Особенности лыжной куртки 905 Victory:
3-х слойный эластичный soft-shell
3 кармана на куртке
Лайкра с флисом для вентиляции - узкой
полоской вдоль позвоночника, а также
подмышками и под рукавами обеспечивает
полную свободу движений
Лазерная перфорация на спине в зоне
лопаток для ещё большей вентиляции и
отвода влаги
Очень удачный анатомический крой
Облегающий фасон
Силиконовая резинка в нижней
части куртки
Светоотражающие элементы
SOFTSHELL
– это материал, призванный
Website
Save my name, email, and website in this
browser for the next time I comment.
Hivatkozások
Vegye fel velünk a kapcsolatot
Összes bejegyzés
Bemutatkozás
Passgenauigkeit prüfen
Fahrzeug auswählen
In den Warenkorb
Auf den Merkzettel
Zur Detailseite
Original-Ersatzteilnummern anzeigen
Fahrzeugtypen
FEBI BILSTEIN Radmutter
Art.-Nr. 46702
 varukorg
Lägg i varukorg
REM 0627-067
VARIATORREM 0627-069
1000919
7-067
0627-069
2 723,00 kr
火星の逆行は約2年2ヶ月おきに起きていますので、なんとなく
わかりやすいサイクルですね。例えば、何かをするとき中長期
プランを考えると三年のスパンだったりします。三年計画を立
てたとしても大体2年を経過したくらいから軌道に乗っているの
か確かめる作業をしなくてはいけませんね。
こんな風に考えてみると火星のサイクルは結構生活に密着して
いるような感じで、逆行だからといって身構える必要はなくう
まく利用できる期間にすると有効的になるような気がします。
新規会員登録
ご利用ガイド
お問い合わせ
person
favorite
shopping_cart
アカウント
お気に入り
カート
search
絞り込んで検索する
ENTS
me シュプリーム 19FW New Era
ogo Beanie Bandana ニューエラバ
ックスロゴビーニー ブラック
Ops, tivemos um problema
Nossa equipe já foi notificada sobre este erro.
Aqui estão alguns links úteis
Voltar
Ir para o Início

###

» **TASK REQUIREMENTS**
Identify the lines in the entries that hold "вентиляции" and return each one.

» **TASK ANSWER**
Лайкра с флисом для вентиляции - узкой
лопаток для ещё большей вентиляции и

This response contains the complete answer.